Egli insisteva di continuo sul fatto che la vera conoscenza nasce dall’esperienza dello studioso che consente di riconoscere la forza di un autografo dall’eventuale copia, anche se questa fosse arrivata fino a noi in sostituzione dell’originale, e la sua capacità di conoscere e studiare qualsiasi aspetto dell’opera caravaggesca lo aveva portato ad analizzare anche le più recenti tesi circa l’influenza delle scoperte scientifiche sul lavoro del genio lombardo. Si tratta, com’è noto, di un tema complesso, peraltro già esplorato a cominciare da Roberto Longhi, cui non era sfuggita la concomitanza tra le scoperte del geniale scienziato napoletano Giovan Battista Della Porta in materia di ottica e la nuova pittura del Merisi. La ricerca storica circa quella disciplina ha evidenziato che se non fu lo scienziato di Vico Equense ad inventare la famosa ‘camera obscura’ fu certo lui a tirarla fuori, per così dire, dal chiuso del laboratorio, inaugurando un percorso che, passando attraverso l’uso che ne avrebbero fatto nel corso del Settecento i vedutisti veneziani, sarebbe arrivato – a metà Ottocento – fino alle scoperte di Louis Daguerre.

* _Compito assegnato 1_:
Nel brano su Caravaggio e l'ottica, quale studioso aveva già colto la concomitanza tra le scoperte di Della Porta e la nuova pittura del Merisi?
* _Compito assegnato 2_:
Scrivi il seguito del brano su Caravaggio e l'ottica, cominciando subito dopo la sua ultima frase.

* _Materiale elencato_:
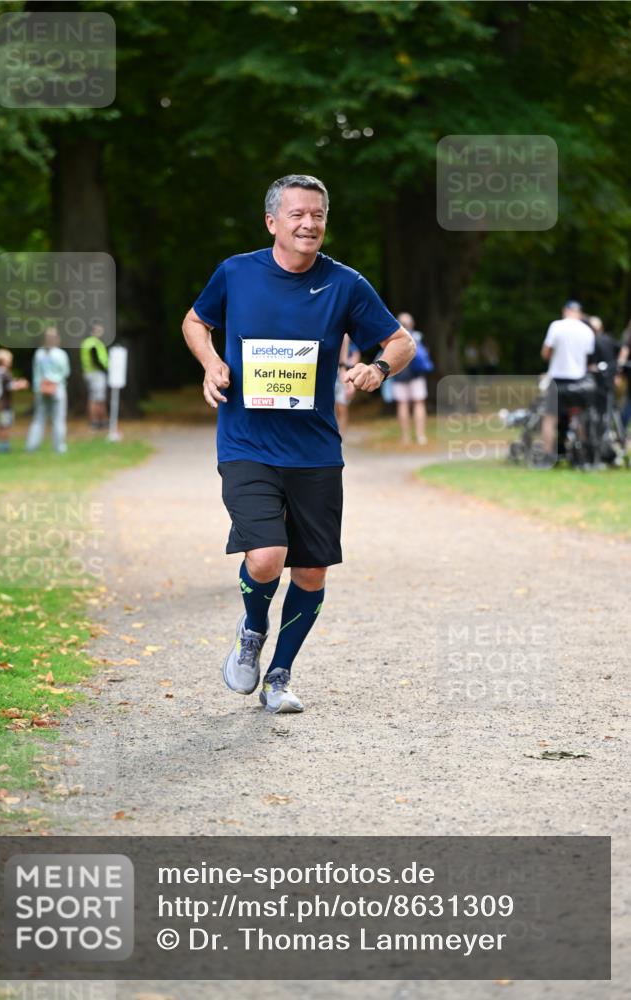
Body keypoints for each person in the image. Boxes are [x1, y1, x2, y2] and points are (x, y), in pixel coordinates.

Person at [182, 174, 414, 714]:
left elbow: (399, 341)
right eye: (297, 215)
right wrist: (212, 362)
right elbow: (196, 321)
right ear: (272, 223)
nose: (309, 224)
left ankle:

* _Risultato del compito 1_:
Roberto Longhi.

* _Risultato del compito 2_:
Della Porta aveva in ogni caso sperimentato con successo come fosse possibile raddrizzare, tramite una lente biconvessa, le immagini luminose che passando in un foro di una ‘camera obscura’ si riflettevano capovolte, ed inoltre come proiettando l’immagine su un foglio bianco se ne sarebbero potuti segnare i contorni; ne conseguiva la possibilità di dar corpo ai colori che vi si riflettevano ed arrivare così ad un esito pittorico. Addirittura, in un passo del suo volume De Rifractione, pubblicato nel 1593, rimarcando come la struttura della ‘camera obscura’ fosse analoga a quella dell’occhio stesso e al funzionamento della vista, aveva finito col sottolineare gli effetti della luce negli ambienti in ombra: proprio quello su cui analogamente avrebbe concentrato la sua attenzione Caravaggio, secondo quanto riportano gli storiografi del tempo.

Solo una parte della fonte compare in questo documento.